Serial collector-> Its very basic, used in case of small amount of heap. Runs in a single thread. Single thread perform GC operations then application resumes.
Concurrent collector (CMS)-> Threads that perform GC along with application runs in parallel. It does not wait for old generation to be full.
Parallel collector-> Used multiple CPU core to perform GC. So multiple threads perform all GC oprerations once old generation almost full. It does not run concurrent with applications. Application halts once parallel GC triggers and resumes once it completes.
G1 garbage collector-> It was implemented from Java7 onward. It mixes the goodness of Parallel and CMS to return better heap utilization. It divides the heap in small regions, which regions have more garbage that picks up first. This is for multi-processor machines with a large amount of memory and is enabled as default on most modern machines and OS.
Z Garbage Collector-> This GC was introduced in JDK11. It is a scalable low-latency collector. It’s concurrent and does not stop the execution of application threads, hence no stop-the-world. It is intended for applications that require low latency and/or use a very large heap(multi-terabytes).
Performance Issues
Memory Leaks
The memory usage increases until a garbage collection process is triggered and the allocations drops back down.

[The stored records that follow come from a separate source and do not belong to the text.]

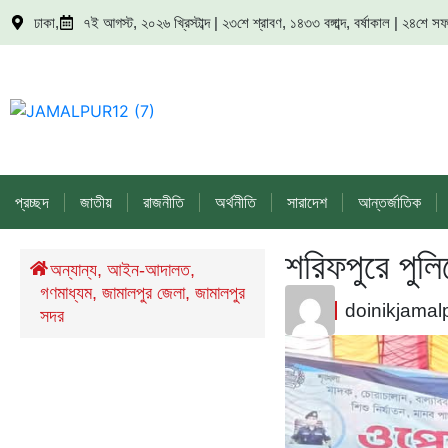
ঢাকা,
৭ই আগস্ট, ২০২৬ খ্রিস্টাব্দ | ২৩শে শ্রাবণ, ১৪৩৩ বঙ্গাব্দ, বর্ষাকাল | ২৪শে
প্রচ্ছদ
জাতীয়
রাজনীতি
অর্থনীতি
সারাদেশ
আন্তর্জাতিক
শরিফপুরে পুল
/
অন্যান্য
,
আইন-আদালত
,
গণমাধ্যম
,
জামালপুর জেলা
,
জামালপুর
doinikjamal
সদর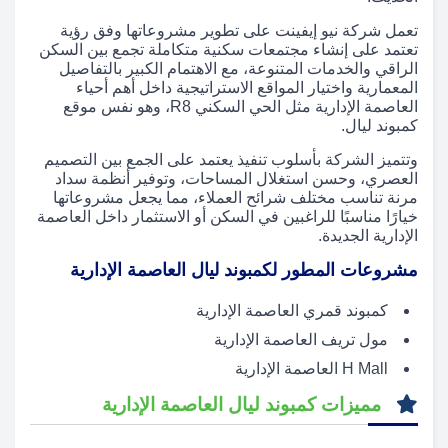
تعمل شركة نيو إيفينت على تطوير مشروعاتها وفق رؤية
تعتمد على إنشاء مجتمعات سكنية متكاملة تجمع بين السكن
الراقي والخدمات المتنوعة، مع الاهتمام الكبير بالتفاصيل
المعمارية واختيار المواقع الاستراتيجية داخل أهم أحياء
العاصمة الإدارية مثل الحي السكني R8، وهو نفس موقع
كمبوند ليال.
وتتميز الشركة بأسلوب تنفيذ يعتمد على الجمع بين التصميم
العصري، وحسن استغلال المساحات، وتوفير أنظمة سداد
مرنة تناسب مختلف شرائح العملاء، مما يجعل مشروعاتها
خيارًا مناسبًا للراغبين في السكن أو الاستثمار داخل العاصمة
الإدارية الجديدة.
مشروعات المطور لكمبوند ليال العاصمة الإدارية
كمبوند قمري العاصمة الإدارية
مول تريف العاصمة الإدارية
H Mall العاصمة الإدارية
مميزات كمبوند ليال العاصمة الإدارية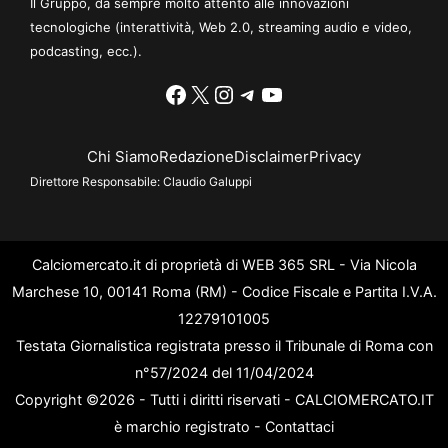
Il Gruppo, da sempre molto attento alle innovazioni
tecnologiche (interattività, Web 2.0, streaming audio e video,
podcasting, ecc.).
Facebook
X
Instagram
Telegram
YouTube
Chi Siamo
Redazione
Disclaimer
Privacy
Direttore Responsabile:
Claudio Galuppi
Calciomercato.it di proprietà di WEB 365 SRL - Via Nicola
Marchese 10, 00141 Roma (RM) - Codice Fiscale e Partita I.V.A.
12279101005
Testata Giornalistica registrata presso il Tribunale di Roma con
n°57/2024 del 11/04/2024
Copyright ©2026 - Tutti i diritti riservati - CALCIOMERCATO.IT
è marchio registrato -
Contattaci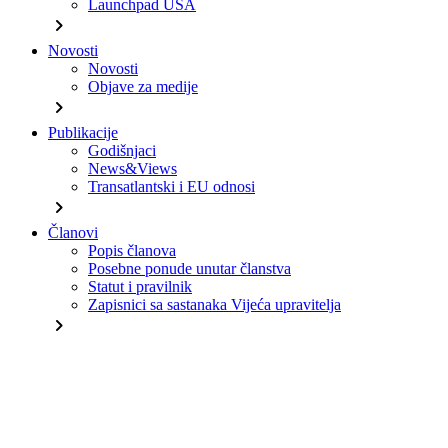
Launchpad USA
chevron_right
Novosti
Novosti
Objave za medije
chevron_right
Publikacije
Godišnjaci
News&Views
Transatlantski i EU odnosi
chevron_right
Članovi
Popis članova
Posebne ponude unutar članstva
Statut i pravilnik
Zapisnici sa sastanaka Vijeća upravitelja
chevron_right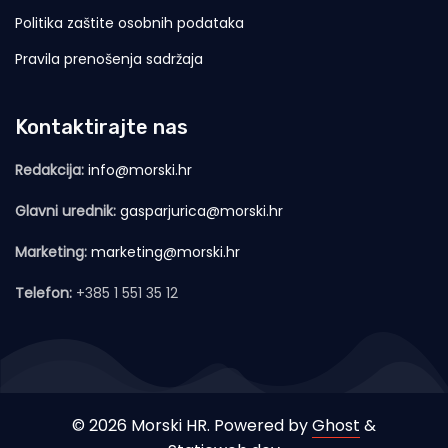
Politika zaštite osobnih podataka
Pravila prenošenja sadržaja
Kontaktirajte nas
Redakcija:
info@morski.hr
Glavni urednik:
gasparjurica@morski.hr
Marketing:
marketing@morski.hr
Telefon:
+385 1 551 35 12
© 2026 Morski HR. Powered by
Ghost
&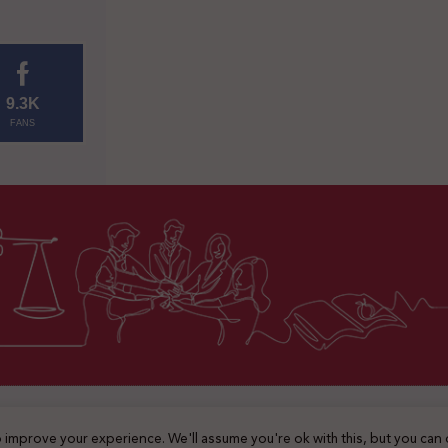
9.3K
FANS
2025 © جميع الحقوق محفوظة
 improve your experience. We'll assume you're ok with this, but you can 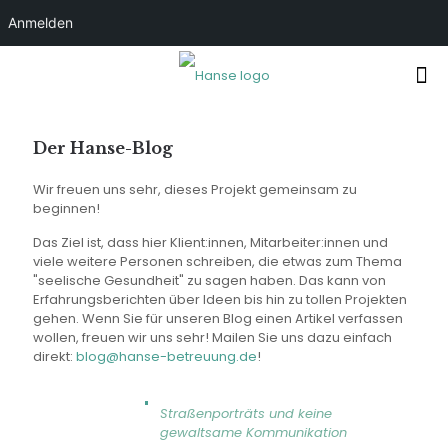
Anmelden
Der Hanse-Blog
Wir freuen uns sehr, dieses Projekt gemeinsam zu
beginnen!
Das Ziel ist, dass hier Klient:innen, Mitarbeiter:innen und
viele weitere Personen schreiben, die etwas zum Thema
"seelische Gesundheit" zu sagen haben. Das kann von
Erfahrungsberichten über Ideen bis hin zu tollen Projekten
gehen. Wenn Sie für unseren Blog einen Artikel verfassen
wollen, freuen wir uns sehr! Mailen Sie uns dazu einfach
direkt:
blog@hanse-betreuung.de
!
Straßenporträts und keine
gewaltsame Kommunikation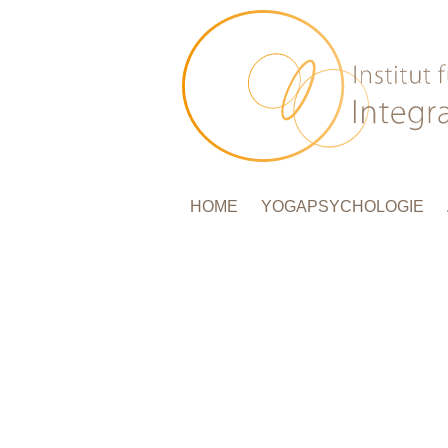
HOME
YOGAPSYCHOLOGIE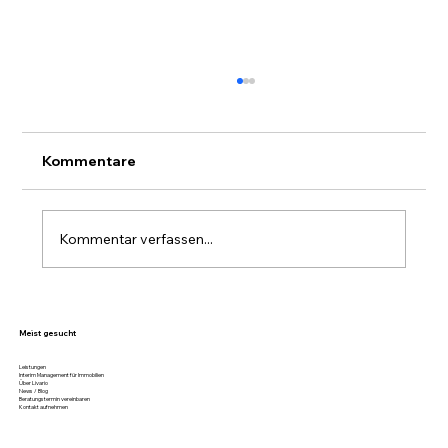
Kommentare
Kommentar verfassen...
Stockwerkeigentum in Sisikon
nachhaltig verwalten – mit Livario
Meist gesucht
Leistungen
Interim Management für Immobilien
Über Livario
News / Blog
Beratungstermin vereinbaren
Kontakt aufnehmen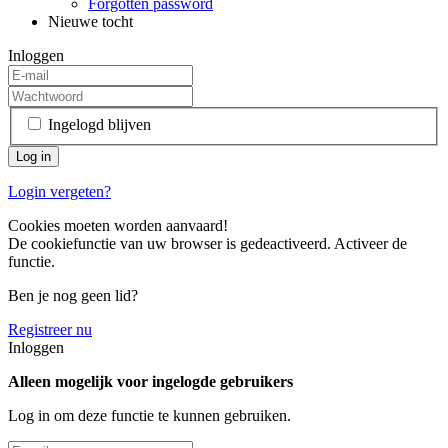
Forgotten password
Nieuwe tocht
Inloggen
Ingelogd blijven
Login vergeten?
Cookies moeten worden aanvaard!
De cookiefunctie van uw browser is gedeactiveerd. Activeer de
functie.
Ben je nog geen lid?
Registreer nu
Inloggen
Alleen mogelijk voor ingelogde gebruikers
Log in om deze functie te kunnen gebruiken.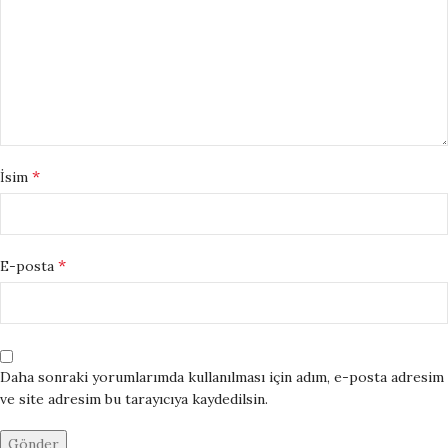
*
İsim
*
E-posta
Daha sonraki yorumlarımda kullanılması için adım, e-posta adresim
ve site adresim bu tarayıcıya kaydedilsin.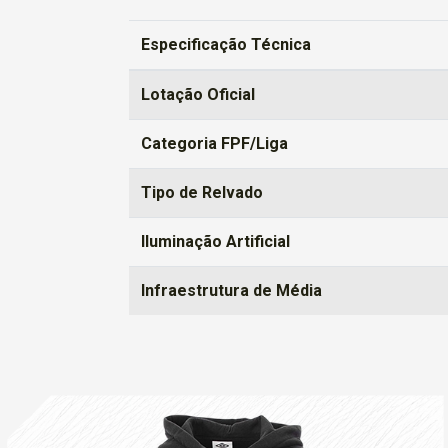
Especificação Técnica
Lotação Oficial
Categoria FPF/Liga
Tipo de Relvado
Iluminação Artificial
Infraestrutura de Média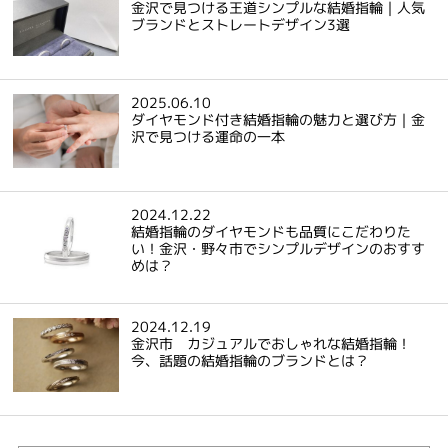
金沢で見つける王道シンプルな結婚指輪｜人気
ブランドとストレートデザイン3選
2025.06.10
ダイヤモンド付き結婚指輪の魅力と選び方｜金
沢で見つける運命の一本
2024.12.22
結婚指輪のダイヤモンドも品質にこだわりた
い！金沢・野々市でシンプルデザインのおすす
めは？
2024.12.19
金沢市 カジュアルでおしゃれな結婚指輪！
今、話題の結婚指輪のブランドとは？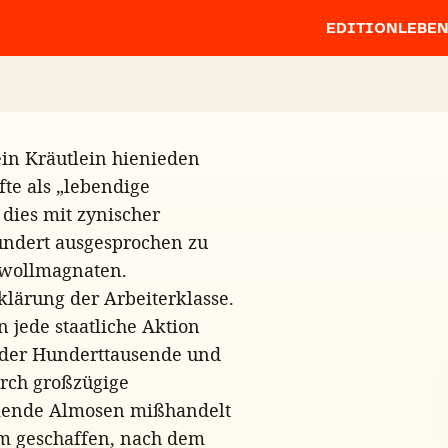
EDITION
LEBE
ein Kräutlein hienieden
te als „lebendige
 dies mit zynischer
undert ausgesprochen zu
mwollmagnaten.
klärung der Arbeiterklasse.
 jede staatliche Aktion
t der Hunderttausende und
urch großzügige
kende Almosen mißhandelt
m geschaffen, nach dem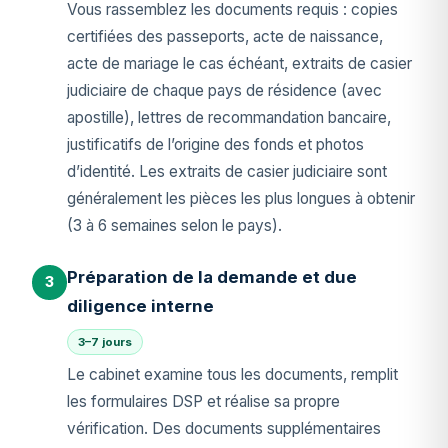
Vous rassemblez les documents requis : copies
certifiées des passeports, acte de naissance,
acte de mariage le cas échéant, extraits de casier
judiciaire de chaque pays de résidence (avec
apostille), lettres de recommandation bancaire,
justificatifs de l’origine des fonds et photos
d’identité. Les extraits de casier judiciaire sont
généralement les pièces les plus longues à obtenir
(3 à 6 semaines selon le pays).
Préparation de la demande et due
3
diligence interne
3–7 jours
Le cabinet examine tous les documents, remplit
les formulaires DSP et réalise sa propre
vérification. Des documents supplémentaires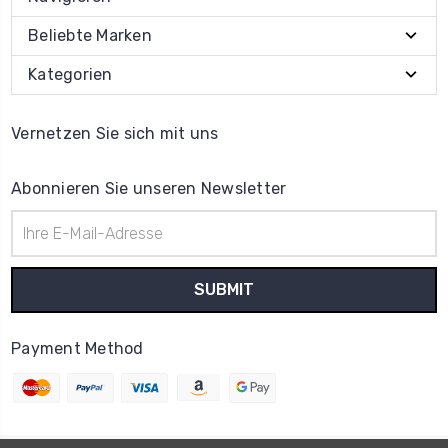
Beliebte Marken
Kategorien
Vernetzen Sie sich mit uns
Abonnieren Sie unseren Newsletter
E-
Mail-
Adresse
Payment Method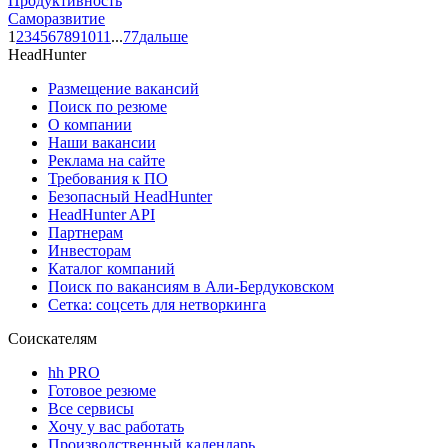
Продуктивность
Саморазвитие
1
2
3
4
5
6
7
8
9
10
11
...
77
дальше
HeadHunter
Размещение вакансий
Поиск по резюме
О компании
Наши вакансии
Реклама на сайте
Требования к ПО
Безопасный HeadHunter
HeadHunter API
Партнерам
Инвесторам
Каталог компаний
Поиск по вакансиям в Али-Бердуковском
Сетка: соцсеть для нетворкинга
Соискателям
hh PRO
Готовое резюме
Все сервисы
Хочу у вас работать
Производственный календарь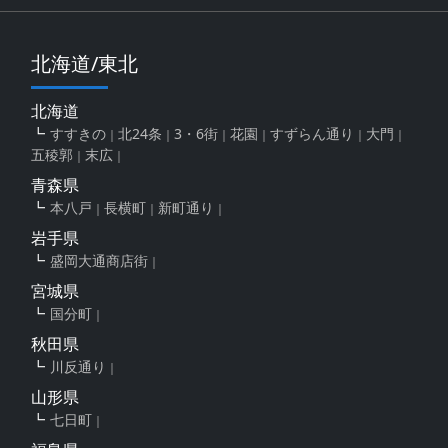
北海道/東北
北海道
すすきの
北24条
3・6街
花園
すずらん通り
大門
五稜郭
末広
青森県
本八戸
長横町
新町通り
岩手県
盛岡大通商店街
宮城県
国分町
秋田県
川反通り
山形県
七日町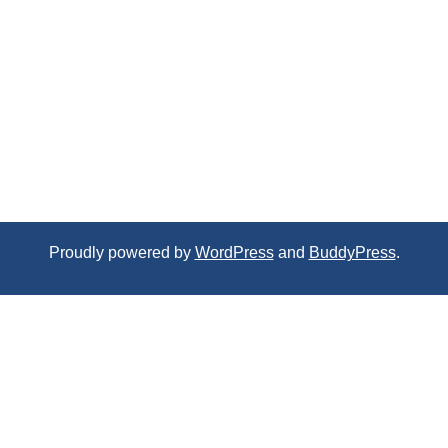
Proudly powered by
WordPress
and
BuddyPress
.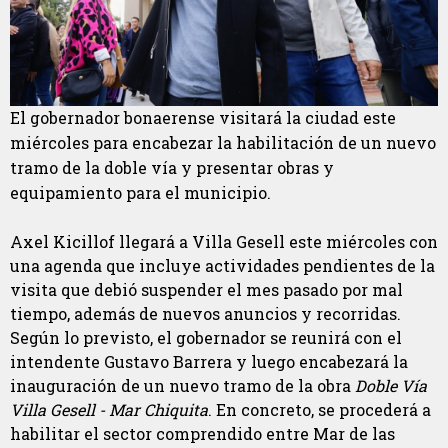
El gobernador bonaerense visitará la ciudad este
miércoles para encabezar la habilitación de un nuevo
tramo de la doble vía y presentar obras y
equipamiento para el municipio.
Axel Kicillof llegará a Villa Gesell este miércoles con
una agenda que incluye actividades pendientes de la
visita que debió suspender el mes pasado por mal
tiempo, además de nuevos anuncios y recorridas.
Según lo previsto, el gobernador se reunirá con el
intendente Gustavo Barrera y luego encabezará la
inauguración de un nuevo tramo de la obra
Doble Vía
Villa Gesell - Mar Chiquita
. En concreto, se procederá a
habilitar el sector comprendido entre Mar de las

Heap usually remains steady so the drop should be to more or less the same volume. With a memory leak, each GC process clears a smaller portion of heap objects (although many objects left behind are not in use) so heap utilisation will continue to increase until the heap memory is full and an OutOfMemoryError exception will be thrown. This is known as Memory Leak.
When memory leaks occur, continuous Stop the World events are also problematic. As less heap memory space is cleaned with each GC process which lead to less time for the remaining memory to fill up. When memory is full, Java triggers another GC process. Eventually, the JVM will be running repeated Stop the World events causing major performance concerns.
Additional Memory
As discussed earlier, Java stores a header for each object with 3 variables. If you're creating an object with only a 32-bit integer it should only require 4 bytes.
class Example {
int health;
}
Then we add additional 16 bytes for the header to it. This is a 4:1 ration between the overall size and the actual data size.
Memory Fragmentation
Java overcomes Fragmentations through Compaction. The cost of keep moving all these objects in memory is actually expensive, add that to stop-the-world event that happens in most collectors' fragmentation event, the overall cost of Java GC is expensive.
Conclusion
Understanding how Java GC behaves and which Collectors at your disposal will help you take better decisions to write optimised code. In next part we will explain how CPython manages it's memory in details.